In any given issue, I struggle to decide what to filter out and where to let the chips fall as they may. Most of the time, it is not worth the column inches, as they used to say (look it up), and pictures might be a pain to find. Then I watched the Dubai Watch Week discussion between YouTube maverick and watch dealer Nico Leonard and WatchPro Editor Rob Corder… I recommend you watch this exchange if you read this because I am intent on only one point: that new watches are planned years in advance and that is somehow bad…because it might be.

Of course, this excludes special pieces like the Blancpain Grande Double Sonnerie but not only these. It could also be anything that includes a new function or case, and certainly anything with an improvement in existing basic functions, like the power reserve for example. This was certainly the case, no pun intended, with the BR-X3 and X5 series from Bell & Ross; one cannot expect something like this to emerge in just a couple of years.

Bell & Ross BR-X3

Before I get into this, most of the conversation between Leonard and Corder was not about this, and I wrote multiple responses to many different points but those all went on too long and would have filled up another entire issue. Besides, this development matter is the only succinct point that I think was a missed opportunity. Broadly speaking on the other points, it is vacuous to take apart another person’s opinion because you have a different one so I will try not to do that.

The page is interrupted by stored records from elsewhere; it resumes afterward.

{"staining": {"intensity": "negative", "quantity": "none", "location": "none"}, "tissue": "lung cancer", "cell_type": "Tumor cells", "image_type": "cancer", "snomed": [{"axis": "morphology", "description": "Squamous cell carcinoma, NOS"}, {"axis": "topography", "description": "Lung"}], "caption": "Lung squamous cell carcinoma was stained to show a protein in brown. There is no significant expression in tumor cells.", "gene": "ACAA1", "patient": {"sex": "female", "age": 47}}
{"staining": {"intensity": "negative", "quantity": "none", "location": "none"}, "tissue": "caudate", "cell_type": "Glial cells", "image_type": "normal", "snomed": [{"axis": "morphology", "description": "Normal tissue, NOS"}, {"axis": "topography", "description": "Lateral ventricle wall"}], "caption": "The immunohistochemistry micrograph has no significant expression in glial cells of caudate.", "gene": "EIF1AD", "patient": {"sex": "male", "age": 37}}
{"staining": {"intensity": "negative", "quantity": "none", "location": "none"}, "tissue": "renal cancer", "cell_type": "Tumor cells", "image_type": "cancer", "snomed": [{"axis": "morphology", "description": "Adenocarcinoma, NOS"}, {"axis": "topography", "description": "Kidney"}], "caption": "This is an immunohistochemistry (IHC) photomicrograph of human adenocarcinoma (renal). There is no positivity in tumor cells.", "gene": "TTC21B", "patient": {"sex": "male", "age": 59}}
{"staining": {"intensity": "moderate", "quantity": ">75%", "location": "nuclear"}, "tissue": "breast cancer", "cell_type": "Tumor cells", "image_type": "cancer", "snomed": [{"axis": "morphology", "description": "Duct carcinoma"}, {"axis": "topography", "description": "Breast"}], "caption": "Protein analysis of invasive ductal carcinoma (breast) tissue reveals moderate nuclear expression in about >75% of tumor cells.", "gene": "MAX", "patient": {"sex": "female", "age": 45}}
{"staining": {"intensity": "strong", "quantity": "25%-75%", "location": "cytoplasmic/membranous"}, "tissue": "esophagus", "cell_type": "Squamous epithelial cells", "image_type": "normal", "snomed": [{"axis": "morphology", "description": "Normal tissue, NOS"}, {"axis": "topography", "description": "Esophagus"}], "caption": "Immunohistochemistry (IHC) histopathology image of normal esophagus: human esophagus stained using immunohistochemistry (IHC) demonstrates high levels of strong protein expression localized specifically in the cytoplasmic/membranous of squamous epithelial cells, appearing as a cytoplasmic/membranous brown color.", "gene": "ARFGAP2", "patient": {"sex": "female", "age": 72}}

And now, why do I want to address how long brands take to develop watches? There is an honest critique to be made here, and a discussion to be had. Neither Leonard nor Corder tried that, and the line was a throwaway remark that allowed Leonard to name-drop the Tudor CEO and Corder to say that watch brands all proudly claim it takes them years to develop their watches. Now, if either of them said that brands take an ungodly number of years to produce anodyne products, that would have been saying something real. Also, a missed opportunity for both these pundits to stick it to Big Time, or whatever.

To channel Leonard a little, the late Luigi Macaluso once told me to beware the tyranny of novelty — and I have kept his words close to heart and repeated them in public frequently. This is because this magazine, and plenty of specialists including Leonard and Corder, are constantly thrashing about in the unrelenting waves of new releases. I often find that brands should reconsider their release strategies, not to jump on trends faster but to figure out which ones to maybe ignore. It would be better if not every brand had to have a watch with a certain shade of blue, to cite just one example.